ATP- and ubiquitin-dependent degradation of proteins by the 26S proteasome. (A) Ubiquitin conjugation. Ubiquitin (Ub) conjugation requires the activity of three enzymes. E1 (a ubiquitin-activating enzyme) catalyses the ATP-dependent activation of the Ub moiety and its transfer to a conserved active cysteine on E1. Ub is then transferred to an active cysteine on E2 (a ubiquitin-conjugating enzyme). The transfer of the Ub moiety to the substrate requires the activity of an E3 enzyme (a ubiquitin ligase) that can interact with both E2 and the substrate. The resulting product is a protein–ubiquitin conjugate. Finally, the ubiquitin moiety already conjugated to the protein can undergo polymerization by the addition of ubiquitin moieties, forming a suitable tag that allows the targeting of the protein substrate for 26S proteasomal degradation. (B) Translocation of the protein substrate into the 26S proteasome. (1) Five of the six pore loops (presented here as half-circles) found in the AAA+ motor of the 19S regulatory particle align in a spiral staircase configuration entrapping the substrate. The four Rpt subunits with the pore loops at the uppermost positions are bound to an ATP molecule (red circle), and the Rpt subunit with the pore loop at the bottom position (position 5) is bound to an ADP molecule (yellow circle).
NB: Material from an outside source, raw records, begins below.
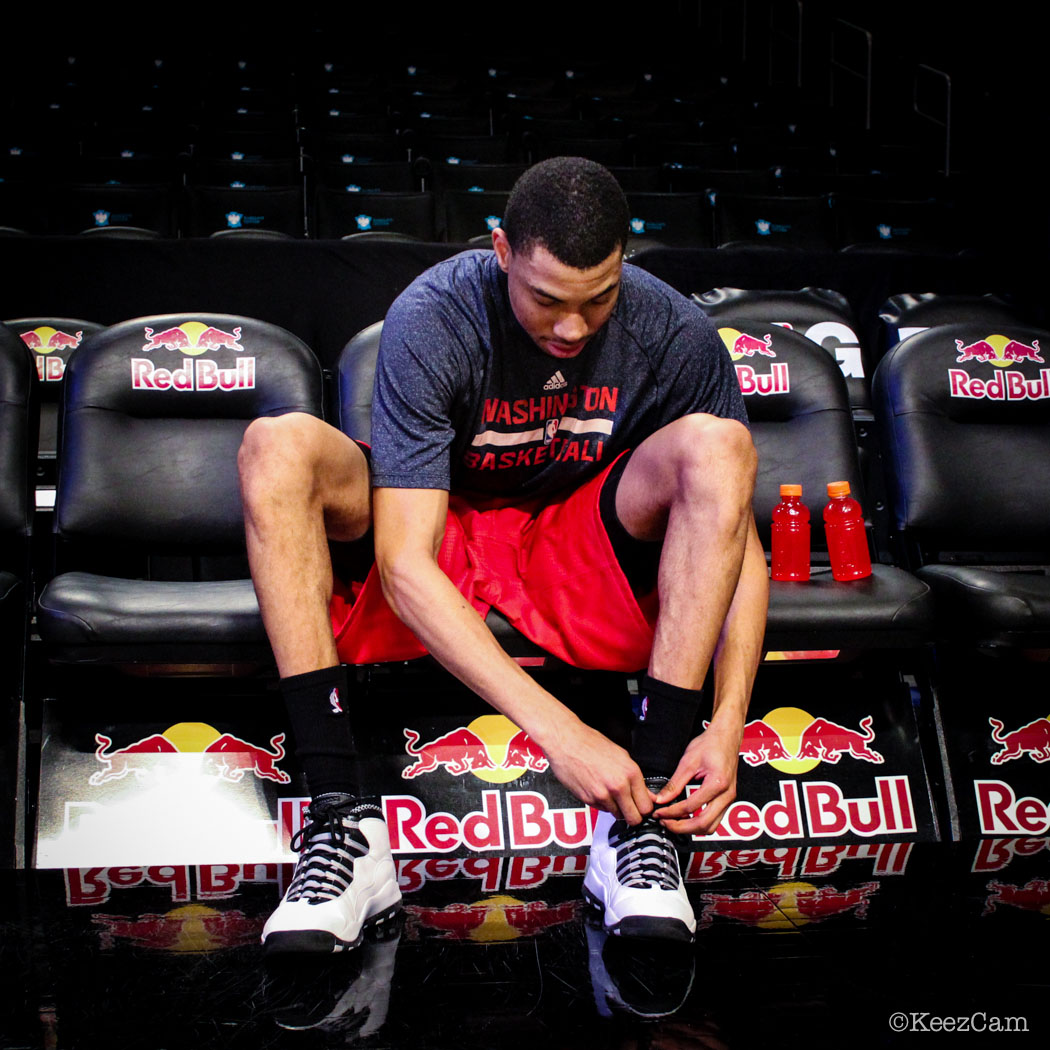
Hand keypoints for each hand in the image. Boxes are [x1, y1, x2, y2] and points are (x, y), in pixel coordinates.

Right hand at [542, 719, 653, 824]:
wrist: (567, 741)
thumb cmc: (591, 743)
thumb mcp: (621, 755)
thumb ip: (635, 778)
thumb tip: (647, 795)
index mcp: (630, 773)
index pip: (646, 807)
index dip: (644, 809)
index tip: (641, 807)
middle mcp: (618, 786)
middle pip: (634, 818)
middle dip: (633, 815)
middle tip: (630, 808)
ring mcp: (603, 795)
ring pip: (618, 816)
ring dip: (616, 808)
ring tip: (610, 792)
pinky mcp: (589, 800)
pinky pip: (602, 809)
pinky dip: (602, 803)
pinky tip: (597, 788)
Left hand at [650, 717, 742, 834]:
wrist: (727, 736)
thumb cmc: (710, 744)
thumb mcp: (688, 761)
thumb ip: (675, 783)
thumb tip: (661, 799)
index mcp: (717, 784)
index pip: (691, 806)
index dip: (672, 812)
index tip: (659, 812)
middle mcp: (726, 795)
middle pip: (704, 824)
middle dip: (681, 827)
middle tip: (664, 822)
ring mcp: (729, 799)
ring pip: (711, 826)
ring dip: (691, 829)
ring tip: (673, 822)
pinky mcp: (727, 799)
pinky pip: (715, 819)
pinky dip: (699, 823)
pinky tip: (686, 817)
The unbound pore loop occupies position 6 and is not bound to the substrate. (2) First, the Rpt subunit at position 4 hydrolyses the ATP molecule (yellow arrow), and the unbound Rpt subunit binds an ATP molecule. The newly formed Rpt-ATP subunit binds the substrate at the uppermost position as indicated by the light blue arrow, while the pore loop at position 5 disengages the substrate as indicated by the green arrow. Finally, the four Rpt subunits at positions 1–4, which are bound to the protein substrate, move downward, resulting in the translocation of the substrate (red arrow). (3) Following all these changes, the pore loop that was at position 6 occupies the uppermost position (position 1), the pore loop at position 3 occupies the penultimate position (position 4), the pore loop at position 4 occupies the bottom position (position 5), and the Rpt subunit with a pore loop at position 5 dissociates and becomes the new free pore loop at position 6 [104]. Symbols (%, !, +, -, * and °) were added on the protein substrate to aid in visualizing the translocation of the protein.

Figure 5

(A) Peptide bond hydrolysis. The hydroxyl group of the N-terminal threonine of the proteasome catalytic subunits attacks the carbonyl group of the peptide bond. This leads to the production of an acyl-enzyme intermediate in which the carbonyl group of the peptide fragment remains attached to the hydroxyl group of the N-terminal threonine of the proteasome by an ester link. To release the peptide fragment, a water molecule present in the catalytic chamber of the proteasome attacks the ester link between the peptide and the threonine residue, restoring the hydroxyl group of the catalytic threonine and producing the C-terminal end of the peptide. (B) Peptide splicing by the proteasome. The splicing of antigenic peptide RTK_QLYPEW derived from the gp100 is shown. Following formation of the acyl-enzyme intermediate involving the fragment RTK and the hydroxyl group of the N-terminal threonine of the proteasome, the free N-terminal amino-group of peptide QLYPEW present in the proteasome chamber attacks the acyl-enzyme intermediate, leading to the formation of the peptide RTK_QLYPEW composed of two peptide fragments originally distant in the protein.